» TASK STATEMENT
Every entry below is to be copied word for word, with its pictures removed.

» DATA SHOWN
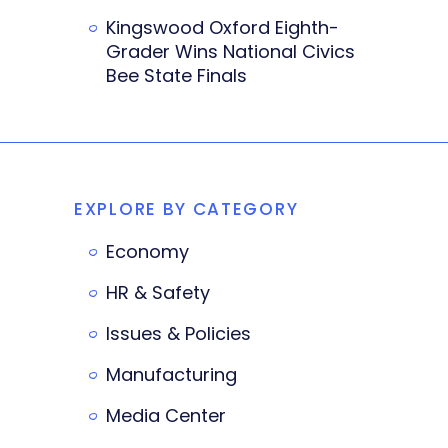
Kingswood Oxford Eighth-
Grader Wins National Civics
Bee State Finals
EXPLORE BY CATEGORY
Economy
HR & Safety
Issues & Policies
Manufacturing
Media Center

» WRITTEN ANSWER
Kingswood Oxford Eighth-
Grader Wins National Civics
Bee State Finals
EXPLORE BY CATEGORY
Economy
HR & Safety
Issues & Policies
Manufacturing
Media Center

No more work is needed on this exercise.